Convert the records from their first line through the line containing "scientific name: Siderastrea siderea" into a Markdown table with two columns, Row and Line. Put a running number in Row and each line in Line, and leave out blank lines.

─── Source records

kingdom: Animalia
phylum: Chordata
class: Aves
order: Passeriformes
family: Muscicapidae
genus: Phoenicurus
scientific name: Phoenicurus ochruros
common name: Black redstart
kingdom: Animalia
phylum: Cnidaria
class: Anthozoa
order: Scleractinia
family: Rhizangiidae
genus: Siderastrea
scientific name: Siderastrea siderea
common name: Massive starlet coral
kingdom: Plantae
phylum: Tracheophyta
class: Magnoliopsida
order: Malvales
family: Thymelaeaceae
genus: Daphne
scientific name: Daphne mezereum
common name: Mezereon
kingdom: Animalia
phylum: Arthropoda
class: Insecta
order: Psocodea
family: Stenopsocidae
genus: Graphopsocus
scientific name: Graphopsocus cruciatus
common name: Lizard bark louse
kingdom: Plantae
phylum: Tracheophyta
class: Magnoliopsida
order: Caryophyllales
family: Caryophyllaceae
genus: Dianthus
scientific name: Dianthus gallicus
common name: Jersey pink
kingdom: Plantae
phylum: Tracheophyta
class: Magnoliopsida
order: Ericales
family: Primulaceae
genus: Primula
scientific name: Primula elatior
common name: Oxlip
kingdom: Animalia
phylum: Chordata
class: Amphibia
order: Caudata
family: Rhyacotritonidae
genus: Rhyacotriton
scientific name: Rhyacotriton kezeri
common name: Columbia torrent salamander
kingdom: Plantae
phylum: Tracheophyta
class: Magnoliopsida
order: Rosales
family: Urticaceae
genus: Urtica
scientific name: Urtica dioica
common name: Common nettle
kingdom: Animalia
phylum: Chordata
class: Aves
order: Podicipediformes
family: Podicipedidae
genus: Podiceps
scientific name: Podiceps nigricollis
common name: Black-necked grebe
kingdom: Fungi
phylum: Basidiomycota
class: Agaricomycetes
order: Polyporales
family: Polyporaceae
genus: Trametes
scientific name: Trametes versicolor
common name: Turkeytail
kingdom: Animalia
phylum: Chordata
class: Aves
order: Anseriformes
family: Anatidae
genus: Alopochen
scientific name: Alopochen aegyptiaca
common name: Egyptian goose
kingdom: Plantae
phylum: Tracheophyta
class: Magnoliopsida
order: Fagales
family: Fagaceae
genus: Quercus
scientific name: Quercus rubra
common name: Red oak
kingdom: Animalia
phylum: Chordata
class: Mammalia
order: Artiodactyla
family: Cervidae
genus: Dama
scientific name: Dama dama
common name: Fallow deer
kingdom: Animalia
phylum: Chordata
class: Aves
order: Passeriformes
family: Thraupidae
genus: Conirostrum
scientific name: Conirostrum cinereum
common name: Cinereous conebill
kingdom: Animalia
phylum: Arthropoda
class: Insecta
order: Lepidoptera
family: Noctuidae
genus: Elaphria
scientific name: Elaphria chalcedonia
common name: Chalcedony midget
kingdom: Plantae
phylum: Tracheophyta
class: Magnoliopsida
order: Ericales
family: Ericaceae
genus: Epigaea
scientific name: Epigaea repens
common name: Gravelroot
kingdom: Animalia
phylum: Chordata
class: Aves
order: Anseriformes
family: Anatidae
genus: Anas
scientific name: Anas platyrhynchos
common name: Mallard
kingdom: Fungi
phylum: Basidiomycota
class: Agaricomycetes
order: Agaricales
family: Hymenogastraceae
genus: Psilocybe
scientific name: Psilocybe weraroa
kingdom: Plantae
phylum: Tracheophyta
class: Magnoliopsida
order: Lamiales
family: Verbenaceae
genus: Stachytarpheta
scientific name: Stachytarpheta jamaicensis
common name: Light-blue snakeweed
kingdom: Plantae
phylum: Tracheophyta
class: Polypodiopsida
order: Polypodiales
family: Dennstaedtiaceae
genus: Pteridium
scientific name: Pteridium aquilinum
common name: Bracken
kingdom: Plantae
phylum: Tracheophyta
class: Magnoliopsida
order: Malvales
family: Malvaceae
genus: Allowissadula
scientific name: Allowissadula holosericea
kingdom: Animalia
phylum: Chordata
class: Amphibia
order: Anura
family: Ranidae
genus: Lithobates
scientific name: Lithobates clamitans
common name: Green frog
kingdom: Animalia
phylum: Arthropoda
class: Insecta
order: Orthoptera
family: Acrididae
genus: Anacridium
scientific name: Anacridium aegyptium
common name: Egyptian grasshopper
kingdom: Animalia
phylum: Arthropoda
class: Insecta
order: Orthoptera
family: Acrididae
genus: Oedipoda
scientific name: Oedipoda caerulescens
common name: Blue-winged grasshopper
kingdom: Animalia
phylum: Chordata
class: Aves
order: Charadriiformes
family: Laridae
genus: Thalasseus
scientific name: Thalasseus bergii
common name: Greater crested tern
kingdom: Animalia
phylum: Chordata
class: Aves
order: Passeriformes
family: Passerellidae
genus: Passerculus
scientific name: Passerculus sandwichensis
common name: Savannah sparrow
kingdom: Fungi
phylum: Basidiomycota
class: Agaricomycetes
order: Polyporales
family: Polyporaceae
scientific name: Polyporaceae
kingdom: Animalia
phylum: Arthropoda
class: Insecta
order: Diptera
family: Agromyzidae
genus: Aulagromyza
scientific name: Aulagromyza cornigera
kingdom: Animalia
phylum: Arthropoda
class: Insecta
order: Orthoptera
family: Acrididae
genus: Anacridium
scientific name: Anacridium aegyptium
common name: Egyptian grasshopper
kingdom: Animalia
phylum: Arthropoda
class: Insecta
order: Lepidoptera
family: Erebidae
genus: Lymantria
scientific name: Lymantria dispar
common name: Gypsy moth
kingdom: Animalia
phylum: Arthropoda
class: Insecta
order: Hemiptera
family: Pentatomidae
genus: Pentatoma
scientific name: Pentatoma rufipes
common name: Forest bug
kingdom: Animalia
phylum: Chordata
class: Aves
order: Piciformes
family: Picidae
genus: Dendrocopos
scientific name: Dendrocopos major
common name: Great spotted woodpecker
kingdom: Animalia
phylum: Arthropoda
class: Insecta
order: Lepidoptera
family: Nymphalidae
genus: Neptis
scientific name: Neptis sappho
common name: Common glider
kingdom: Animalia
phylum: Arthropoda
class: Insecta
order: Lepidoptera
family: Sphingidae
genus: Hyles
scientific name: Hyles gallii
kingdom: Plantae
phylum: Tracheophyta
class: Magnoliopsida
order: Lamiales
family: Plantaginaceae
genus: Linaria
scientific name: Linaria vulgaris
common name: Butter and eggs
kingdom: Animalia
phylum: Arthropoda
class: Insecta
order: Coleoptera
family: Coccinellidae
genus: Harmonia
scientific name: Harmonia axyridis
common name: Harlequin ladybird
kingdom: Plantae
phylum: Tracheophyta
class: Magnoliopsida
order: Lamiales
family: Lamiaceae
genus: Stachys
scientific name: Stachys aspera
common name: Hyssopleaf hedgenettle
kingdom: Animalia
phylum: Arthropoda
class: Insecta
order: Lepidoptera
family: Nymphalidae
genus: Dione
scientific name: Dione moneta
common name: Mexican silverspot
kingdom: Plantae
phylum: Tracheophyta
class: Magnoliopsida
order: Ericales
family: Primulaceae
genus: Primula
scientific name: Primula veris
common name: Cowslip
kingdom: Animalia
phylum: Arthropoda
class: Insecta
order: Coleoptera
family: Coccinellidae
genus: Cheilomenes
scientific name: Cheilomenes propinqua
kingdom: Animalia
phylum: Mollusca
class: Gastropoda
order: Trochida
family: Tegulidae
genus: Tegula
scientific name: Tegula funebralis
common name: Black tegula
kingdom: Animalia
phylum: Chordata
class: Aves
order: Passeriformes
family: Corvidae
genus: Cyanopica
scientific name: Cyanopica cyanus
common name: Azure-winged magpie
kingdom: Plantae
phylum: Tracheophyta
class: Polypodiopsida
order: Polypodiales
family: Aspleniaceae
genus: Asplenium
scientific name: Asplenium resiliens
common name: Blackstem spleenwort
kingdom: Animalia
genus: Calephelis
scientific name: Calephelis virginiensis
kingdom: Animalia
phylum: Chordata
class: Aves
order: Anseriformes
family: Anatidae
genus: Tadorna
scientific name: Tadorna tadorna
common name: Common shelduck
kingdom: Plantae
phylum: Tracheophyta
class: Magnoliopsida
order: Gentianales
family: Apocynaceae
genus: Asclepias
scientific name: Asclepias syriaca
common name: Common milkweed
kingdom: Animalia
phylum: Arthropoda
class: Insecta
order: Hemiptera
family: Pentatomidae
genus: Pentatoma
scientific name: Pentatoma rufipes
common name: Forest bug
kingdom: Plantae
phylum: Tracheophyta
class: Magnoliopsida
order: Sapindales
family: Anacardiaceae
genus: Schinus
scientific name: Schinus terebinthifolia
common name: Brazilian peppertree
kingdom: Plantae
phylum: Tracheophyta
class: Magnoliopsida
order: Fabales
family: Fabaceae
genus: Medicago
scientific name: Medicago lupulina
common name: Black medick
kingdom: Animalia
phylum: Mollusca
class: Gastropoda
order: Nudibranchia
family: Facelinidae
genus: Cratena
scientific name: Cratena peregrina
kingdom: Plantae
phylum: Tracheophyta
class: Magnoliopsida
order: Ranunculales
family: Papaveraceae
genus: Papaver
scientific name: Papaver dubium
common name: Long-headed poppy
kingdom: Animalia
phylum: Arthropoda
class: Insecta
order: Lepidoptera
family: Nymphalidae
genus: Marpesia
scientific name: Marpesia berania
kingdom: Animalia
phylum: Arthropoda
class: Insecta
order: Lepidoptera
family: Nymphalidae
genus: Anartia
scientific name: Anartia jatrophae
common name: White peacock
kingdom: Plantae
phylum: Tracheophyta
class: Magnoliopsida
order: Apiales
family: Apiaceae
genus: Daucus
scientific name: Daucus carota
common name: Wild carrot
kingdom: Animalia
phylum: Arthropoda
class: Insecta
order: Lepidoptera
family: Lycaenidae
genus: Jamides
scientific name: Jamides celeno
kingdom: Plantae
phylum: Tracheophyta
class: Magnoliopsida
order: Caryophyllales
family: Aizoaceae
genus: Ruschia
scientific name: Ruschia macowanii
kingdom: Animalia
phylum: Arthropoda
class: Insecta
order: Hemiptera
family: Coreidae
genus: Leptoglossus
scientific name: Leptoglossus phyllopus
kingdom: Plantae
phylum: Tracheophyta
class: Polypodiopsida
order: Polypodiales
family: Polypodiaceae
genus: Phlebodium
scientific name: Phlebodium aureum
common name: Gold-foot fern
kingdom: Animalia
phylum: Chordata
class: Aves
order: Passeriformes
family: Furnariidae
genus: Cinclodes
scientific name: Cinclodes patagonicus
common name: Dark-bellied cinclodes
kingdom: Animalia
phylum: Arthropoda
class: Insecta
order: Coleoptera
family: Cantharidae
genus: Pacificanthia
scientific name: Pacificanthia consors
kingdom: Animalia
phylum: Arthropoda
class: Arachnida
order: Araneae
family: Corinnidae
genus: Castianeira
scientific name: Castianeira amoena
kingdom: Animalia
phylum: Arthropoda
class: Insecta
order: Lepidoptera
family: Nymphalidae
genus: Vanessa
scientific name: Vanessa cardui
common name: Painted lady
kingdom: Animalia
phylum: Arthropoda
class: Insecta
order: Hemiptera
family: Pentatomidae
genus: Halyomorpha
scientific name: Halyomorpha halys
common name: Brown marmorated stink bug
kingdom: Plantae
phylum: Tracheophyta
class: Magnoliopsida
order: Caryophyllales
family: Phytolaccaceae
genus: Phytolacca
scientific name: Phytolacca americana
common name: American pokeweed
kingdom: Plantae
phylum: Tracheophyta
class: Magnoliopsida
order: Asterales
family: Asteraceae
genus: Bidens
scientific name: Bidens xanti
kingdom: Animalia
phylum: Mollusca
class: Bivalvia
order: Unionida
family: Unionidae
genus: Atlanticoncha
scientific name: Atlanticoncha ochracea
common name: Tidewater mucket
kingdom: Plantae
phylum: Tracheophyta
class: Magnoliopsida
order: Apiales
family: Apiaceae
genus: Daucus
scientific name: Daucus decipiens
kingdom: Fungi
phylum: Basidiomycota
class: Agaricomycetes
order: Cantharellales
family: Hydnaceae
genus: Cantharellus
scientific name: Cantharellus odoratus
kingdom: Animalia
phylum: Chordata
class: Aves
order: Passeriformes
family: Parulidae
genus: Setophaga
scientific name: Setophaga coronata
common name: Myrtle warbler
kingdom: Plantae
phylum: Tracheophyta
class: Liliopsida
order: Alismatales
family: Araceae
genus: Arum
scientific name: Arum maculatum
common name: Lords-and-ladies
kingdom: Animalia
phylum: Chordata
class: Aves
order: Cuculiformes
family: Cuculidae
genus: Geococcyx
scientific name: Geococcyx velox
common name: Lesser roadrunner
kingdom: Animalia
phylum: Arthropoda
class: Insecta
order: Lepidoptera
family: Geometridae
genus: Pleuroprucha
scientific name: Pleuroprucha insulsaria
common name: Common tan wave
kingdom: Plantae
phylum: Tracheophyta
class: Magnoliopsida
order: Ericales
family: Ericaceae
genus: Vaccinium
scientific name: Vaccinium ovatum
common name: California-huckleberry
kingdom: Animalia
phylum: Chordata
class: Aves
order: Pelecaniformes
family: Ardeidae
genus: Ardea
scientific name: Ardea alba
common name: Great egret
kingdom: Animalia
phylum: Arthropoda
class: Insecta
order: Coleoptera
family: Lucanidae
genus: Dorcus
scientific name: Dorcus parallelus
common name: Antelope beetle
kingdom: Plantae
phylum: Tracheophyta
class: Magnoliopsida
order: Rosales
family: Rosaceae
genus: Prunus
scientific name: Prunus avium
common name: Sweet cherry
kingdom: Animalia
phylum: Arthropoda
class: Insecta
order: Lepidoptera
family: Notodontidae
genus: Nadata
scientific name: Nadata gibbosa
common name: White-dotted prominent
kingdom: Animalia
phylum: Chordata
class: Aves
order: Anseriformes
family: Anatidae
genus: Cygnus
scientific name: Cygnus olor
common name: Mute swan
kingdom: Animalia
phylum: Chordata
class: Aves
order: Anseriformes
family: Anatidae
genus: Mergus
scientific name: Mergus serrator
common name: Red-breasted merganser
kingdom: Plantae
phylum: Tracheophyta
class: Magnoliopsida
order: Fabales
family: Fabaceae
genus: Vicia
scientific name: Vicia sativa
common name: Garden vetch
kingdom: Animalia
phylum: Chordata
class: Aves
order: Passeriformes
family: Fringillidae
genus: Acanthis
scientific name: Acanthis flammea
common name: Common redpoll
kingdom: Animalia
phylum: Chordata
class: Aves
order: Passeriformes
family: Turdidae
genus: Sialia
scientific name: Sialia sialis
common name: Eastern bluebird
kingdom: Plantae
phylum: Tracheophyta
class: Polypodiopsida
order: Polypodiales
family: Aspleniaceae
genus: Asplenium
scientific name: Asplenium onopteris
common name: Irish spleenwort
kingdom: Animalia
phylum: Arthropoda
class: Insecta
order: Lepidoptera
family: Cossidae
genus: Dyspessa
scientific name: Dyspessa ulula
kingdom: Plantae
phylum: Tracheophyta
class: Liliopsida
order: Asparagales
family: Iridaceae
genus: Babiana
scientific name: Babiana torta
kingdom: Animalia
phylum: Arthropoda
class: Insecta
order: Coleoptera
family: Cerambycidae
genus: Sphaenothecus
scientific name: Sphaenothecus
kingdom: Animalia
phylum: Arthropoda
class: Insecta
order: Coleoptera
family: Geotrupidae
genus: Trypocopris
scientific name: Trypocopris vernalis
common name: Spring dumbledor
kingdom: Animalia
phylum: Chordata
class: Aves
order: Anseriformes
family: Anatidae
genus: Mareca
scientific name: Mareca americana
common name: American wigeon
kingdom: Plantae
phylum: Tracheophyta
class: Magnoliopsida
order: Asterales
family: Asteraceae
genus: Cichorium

──────

◆ In response
| Row | Line |
|---|---|
| 1 | kingdom: Animalia |
| 2 | phylum: Chordata |
| 3 | class: Aves |
| 4 | order: Passeriformes |
| 5 | family: Muscicapidae |
| 6 | genus: Phoenicurus |
| 7 | scientific name: Phoenicurus ochruros |
| 8 | common name: Black redstart |
| 9 | kingdom: Animalia |
| 10 | phylum: Cnidaria |
| 11 | class: Anthozoa |
| 12 | order: Scleractinia |
| 13 | family: Rhizangiidae |
| 14 | genus: Siderastrea |
| 15 | scientific name: Siderastrea siderea |